The Feasibility of Shoulder Motion Tracking During Activities of Daily Living Using Inertial Measurement Units
In a recent study, APDM’s Mahmoud El-Gohary teamed up with Bryan Kirking of DJO Global and Young Kwon of NYU School of Medicine to evaluate the possibilities of measuring shoulder kinematics during activities of daily living (ADLs). Measurements of shoulder kinematics during (ADLs) can be used to evaluate patient function before and after treatment and help define device testing conditions.
The team won the 2015 ISTA HAP Paul Award for the best paper on new developments in the field of Arthroplasty for the aforementioned study, “The Feasibility of Shoulder Motion Tracking During Activities of Daily Living Using Inertial Measurement Units.”
The study included placing APDM Opal sensors on 5 subjects, including a dental hygienist, a primary school teacher, a mechanical project engineer, an administrative assistant, and a retail associate.
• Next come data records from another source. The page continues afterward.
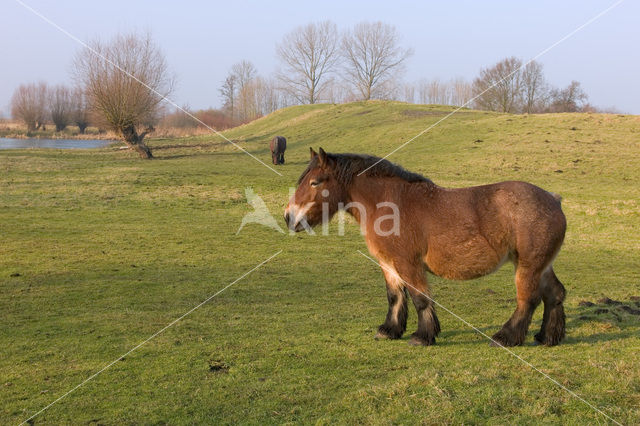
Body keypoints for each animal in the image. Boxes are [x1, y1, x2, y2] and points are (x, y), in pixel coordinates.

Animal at [284, 148, 564, 348]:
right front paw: (390, 330)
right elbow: (395, 297)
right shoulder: (388, 263)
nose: (288, 217)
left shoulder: (408, 263)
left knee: (527, 300)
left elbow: (420, 298)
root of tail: (554, 199)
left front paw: (422, 336)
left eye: (315, 182)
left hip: (528, 266)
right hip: (542, 266)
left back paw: (506, 337)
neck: (389, 204)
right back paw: (547, 337)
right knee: (555, 294)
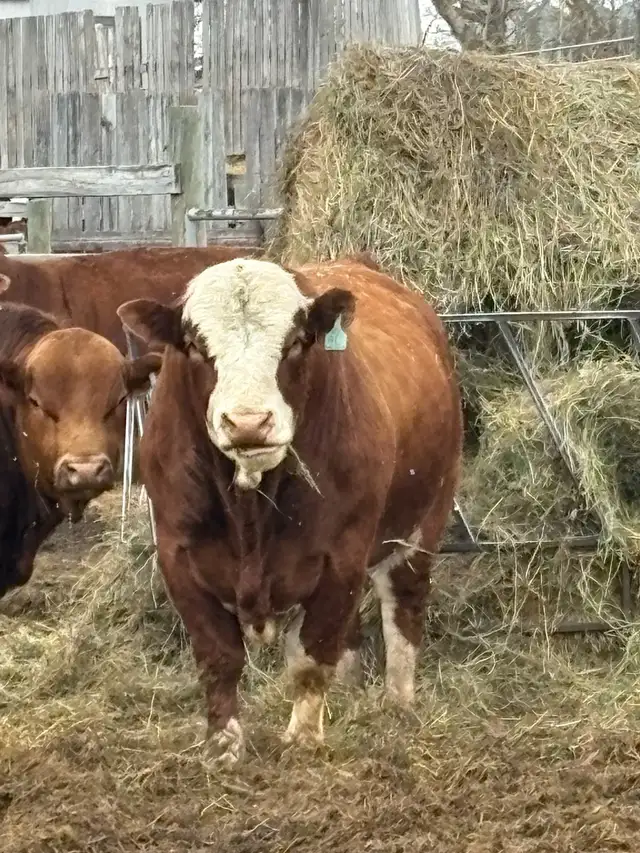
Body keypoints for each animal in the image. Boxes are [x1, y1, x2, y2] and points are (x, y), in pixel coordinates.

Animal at [117, 255, 463, 768]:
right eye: (195, 346)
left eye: (297, 341)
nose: (247, 422)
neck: (249, 509)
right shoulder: (178, 557)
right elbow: (219, 658)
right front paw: (223, 745)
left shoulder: (341, 557)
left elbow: (310, 656)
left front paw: (302, 739)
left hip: (424, 520)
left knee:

These subjects wore Opals on the sternum and upper arm for 4 hours while working, and 4 hours while off-work.
The findings from this study are valuable in a multitude of ways. For example, there are several conditions such as arthritis or traumatic injury that can cause joint pain and lead to disability. To avoid pain, individuals with joint injury may alter their joint mechanics during functional activities. Altered patterns of movement, characterized by a change in the joint range of motion, can have a profound effect on the progression of the injury.
In addition, current clinical practices for mobility assessment lack standardization. Often, clinical providers employ a brief, subjective, visual evaluation, or rely on patient-reported questionnaires regarding pain and physical functioning. Many clinicians and clinical researchers have recognized the need for standardized performance-based, objective measures of mobility that complement subject reports. In the past, APDM has helped conduct a few studies using Opal sensors to measure normal and abnormal shoulder, elbow, hip, knee and ankle movements during prescribed and daily activities.
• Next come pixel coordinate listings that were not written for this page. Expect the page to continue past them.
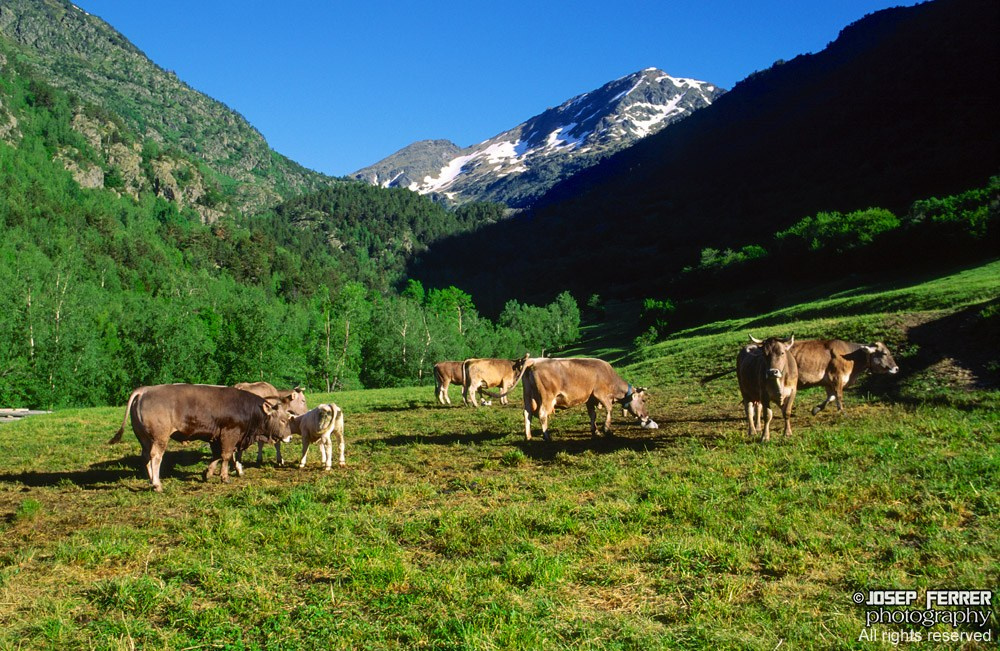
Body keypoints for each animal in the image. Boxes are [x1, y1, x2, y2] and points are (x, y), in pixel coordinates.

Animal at [108, 384, 295, 492]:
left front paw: (207, 473)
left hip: (144, 438)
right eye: (283, 420)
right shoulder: (230, 434)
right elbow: (226, 455)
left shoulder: (215, 436)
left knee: (146, 456)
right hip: (160, 438)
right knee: (155, 457)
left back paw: (150, 481)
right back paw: (157, 484)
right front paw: (224, 477)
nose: (290, 438)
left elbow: (217, 456)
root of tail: (144, 390)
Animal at [518, 358, 658, 441]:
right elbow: (609, 409)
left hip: (527, 396)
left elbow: (592, 414)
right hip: (546, 397)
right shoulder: (601, 394)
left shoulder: (590, 399)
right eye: (643, 400)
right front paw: (606, 429)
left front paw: (595, 430)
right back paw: (547, 436)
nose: (646, 416)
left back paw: (528, 436)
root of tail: (534, 361)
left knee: (527, 414)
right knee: (542, 414)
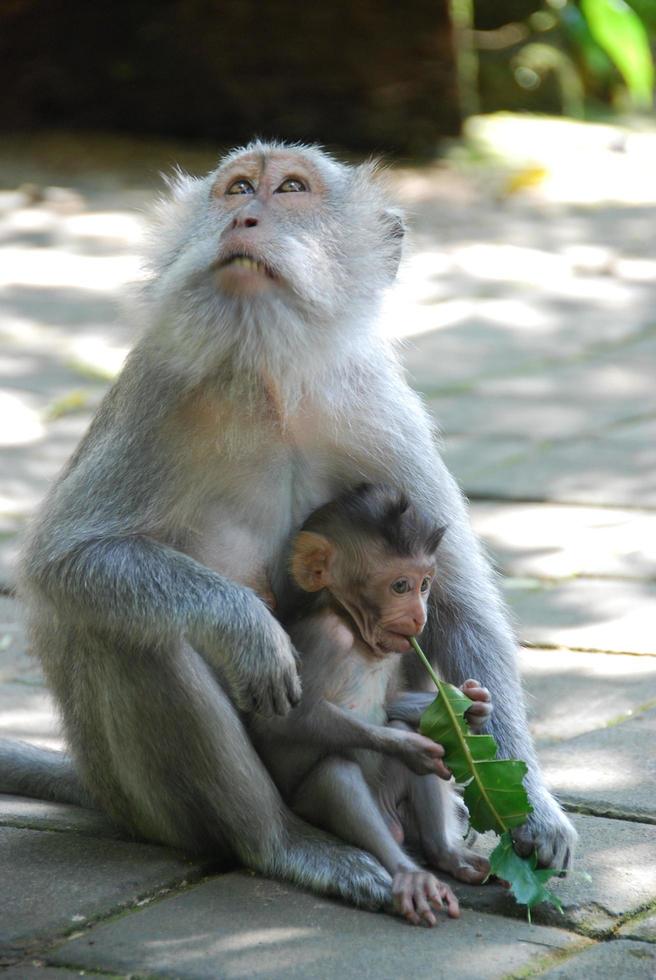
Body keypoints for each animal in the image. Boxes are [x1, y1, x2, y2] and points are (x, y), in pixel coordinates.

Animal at [249, 484, 490, 928]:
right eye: (400, 586)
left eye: (425, 584)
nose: (419, 617)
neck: (355, 631)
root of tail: (392, 822)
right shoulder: (325, 639)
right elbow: (279, 723)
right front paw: (408, 745)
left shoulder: (395, 649)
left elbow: (395, 703)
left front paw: (473, 706)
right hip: (312, 809)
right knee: (337, 773)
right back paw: (408, 874)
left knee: (412, 734)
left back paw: (446, 854)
“Initial data was very promising. There are some things we want to improve on in the future to see if we can quantitatively show how different patients can benefit rather than using self-reported questionnaires. Those questions can be interpreted a lot of ways, so it’s hard to get through the noise of that measurement technique the way the Opals and tracking technology can,” says Kirking.
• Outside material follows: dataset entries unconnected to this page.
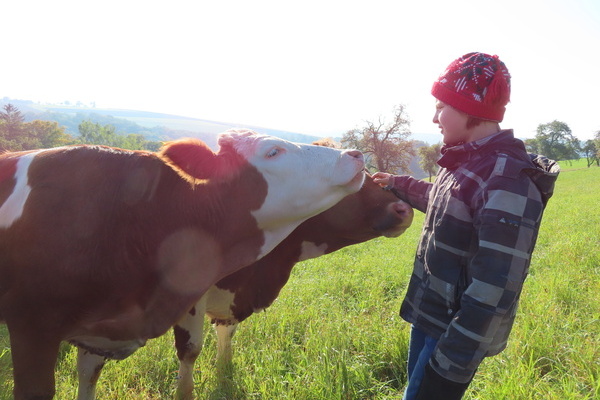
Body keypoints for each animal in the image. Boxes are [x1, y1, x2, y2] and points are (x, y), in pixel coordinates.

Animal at [75, 173, 414, 400]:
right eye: (351, 187)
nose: (405, 210)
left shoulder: (234, 296)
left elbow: (227, 333)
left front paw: (224, 371)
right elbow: (190, 350)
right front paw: (185, 392)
Mahmoud El-Gohary states, “To our knowledge, this is one of the very first studies to characterize arm movement continuously for more than 5 hours during daily activities. Our preliminary results suggest that our innovative algorithm and the inertial system can accurately and reliably track human arm movement for extended periods during normal activities of daily living. The system can help in the diagnosis and design of interventions to prevent or delay development or progression of joint impairments.”
Co-Author Bryan Kirking is the Biomechanics and Testing Scientist at DJO Surgical. Kirking’s research focuses on the improvement of functional outcomes of total joint replacements by ways of numerical simulation and physical testing. He commented on the fact that APDM “brings new technologies that were not being utilized outside laboratory studies and simulations,” and are a huge help to his industry. He states, “We may not understand the true motions that people need or prefer to use their shoulders for, and when designing things like implants, we can’t rely on assumptions.”
When asked about his experience using the Opal sensor system, Kirking suggested he would “use it again in clinics and in the field to look at patients to get anatomical replacements and shoulder implants to see if they can function better.”